The government’s ambitious plans to develop 101 rivers into an integrated IWT have not found universal acceptance. The plan is linked with the rivers’ water linking project. Gadkari, recently introduced a new National Waterways Bill 2015 in the Lok Sabha. The proposal is opposed by environmentalists and has several major problems in implementation. India has already declared 6 waterways as National Waterways. We will just analyze one:
“ Jal Marg Vikas”, a World Bank-assisted project to develop the stretch on River Ganga between Haldia in West Bengal and Allahabad in Uttar Pradesh and make it navigable for ships with a depth of at least 3 meters. The project, worth Rs 4,200 crore, has the potential to serve a number of big cities such as Haldia, Howrah, Kolkata, Bhagalpur, Patna, Ghazipur, Varanasi and Allahabad, their industrial hinterlands, and several industries located along the Ganga basin. There is already an urgent demand to facilitate navigation by many potential shippers (thermal power plants, cement companies, fertilizer companies, edible oil companies, Food Corporation of India).

  • A memorandum of understanding (MoU) has been signed between the Inland Waterways Authority of India (IWAI) and Dedicated Freight Corridor Corporation of India (DFCCIL) to create logistics hubs with rail connectivity at Varanasi and other places on national waterways. The joint development of state-of-the-art logistics hubs at Varanasi and other areas would lead to the convergence of inland waterways with railways and roadways, thus providing a seamless, efficient and cost-effective cargo transportation solution.
Comments: This is a great initiative.  The immense benefits of IWT must be exploited. It will lower transportation costs and help Indian products gain cost competitive edge in the world market.


Power Sector

Government has a planned target of power for all by 2019. The power sector is set for an estimated investment of $250 billion. Renewable sources of power are set to receive $100 billion, while transmission and distribution segment is to get $50 billion. Another $60-70 billion will be for power generation including for restarting stalled projects and for new ones while $5-6 billion is set for energy efficiency projects. $20-25 billion investments would come for associated infrastructure required in replacement of old and out-dated equipment.
State Electricity Boards (SEB) are facing severe financial problems. Their outstanding loans are Rs 5,00,000 crores.  States will have to take over 75% of the debt burden by 2017 and 50% by end of Mar 2016. SEBs will sell the rest of their debt as bonds backed by state guarantee. Once 50% of their outstanding loans are taken off, the states’ interest burden will straight away be halved. Most SEBs are expected to stop incurring losses by financial year (FY) 2018, while Rajasthan, Tamil Nadu and UP are expected to do so by 2019. To achieve this gap between cost and tariff would have to be bridged and theft and pilferage checked.
In FY15 power generation grew by 8.4% and the peak deficit was down to 3.5% in from 4.5% in FY14. This was largely on the back of rising coal stock availability at majority of the power stations and increase in the installed power capacity.
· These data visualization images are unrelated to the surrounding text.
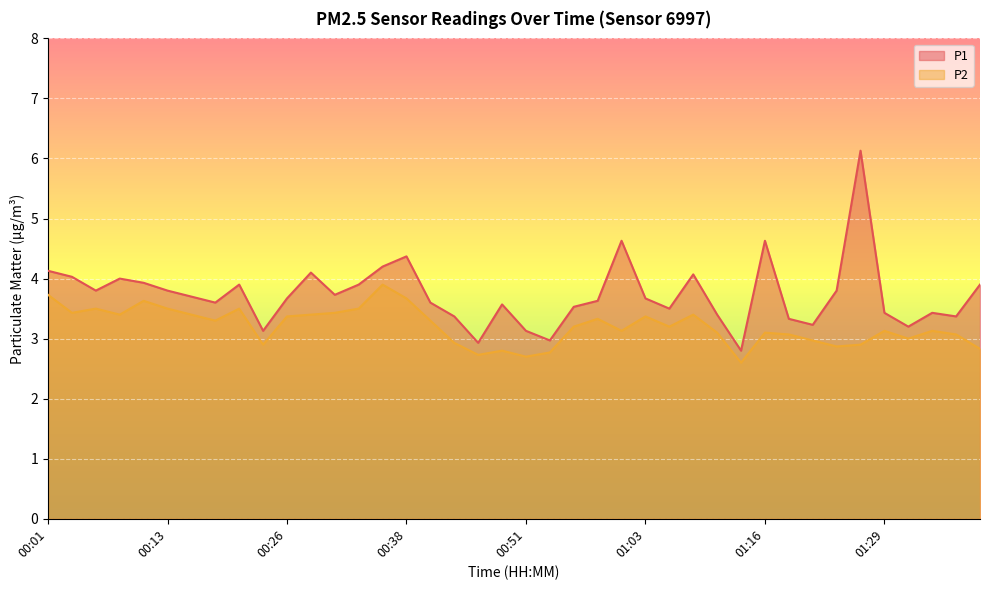

What is the minimum value for P1?

2.8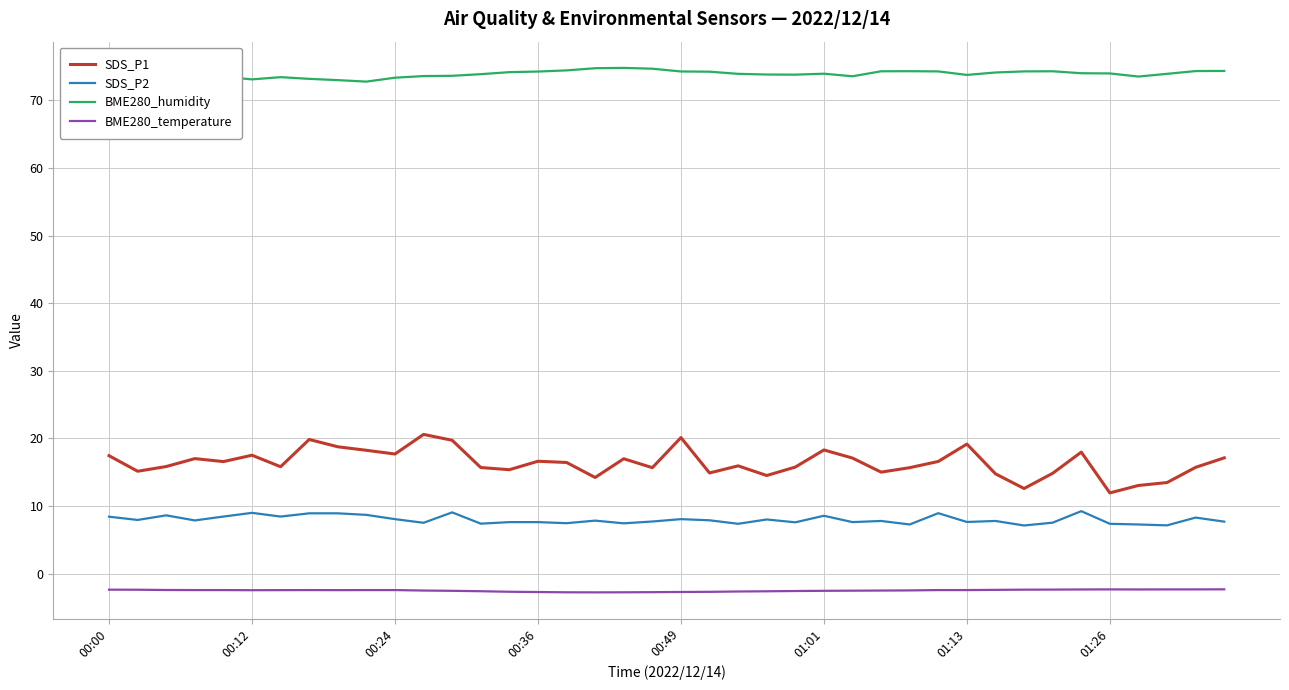

Which series has the largest range (max minus min)?

SDS_P1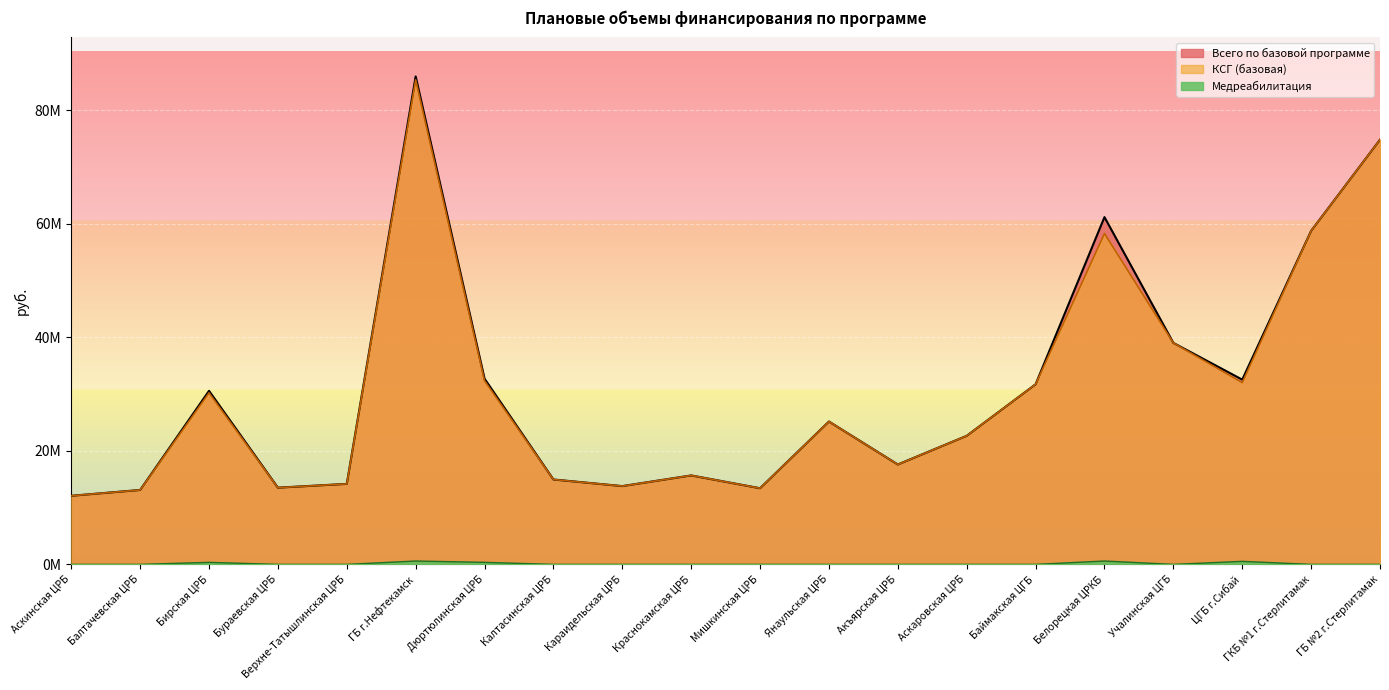

How many interior local valleys does the Всего по базовой программе series have?

5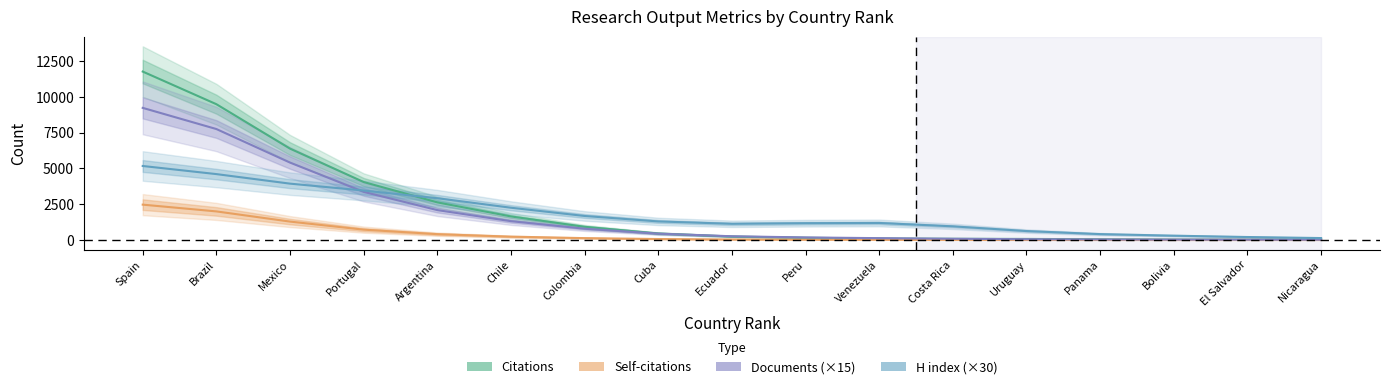

How many lines are shown in the chart?

4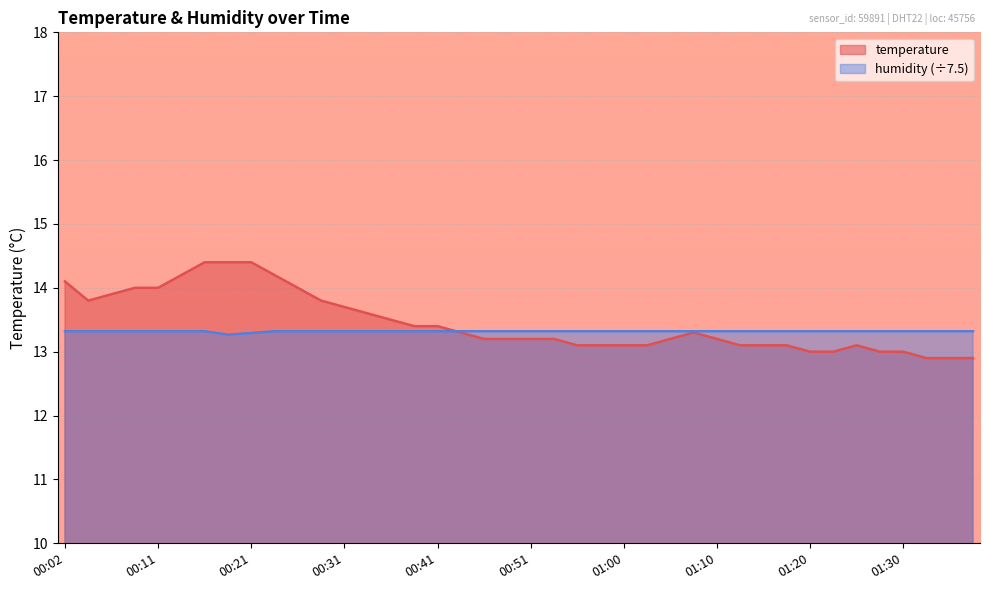

True or false: temperature has a value of 13.3 at 01:08.

True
Comments: The future of power sector looks bright.

Conclusion: India’s Infrastructure Development

The infrastructure development plans appear impressive, even more so, when compared with the wasted decade of Sonia Gandhi’s misrule. Gadkari for Transport and Goel for Power deserve credit for their work. Prabhu could have done even better with the railways.
Overall performance in the development of major infrastructure will have to be rated as good. Public opinion needs to be moulded by the government to execute the plans for development of IWT.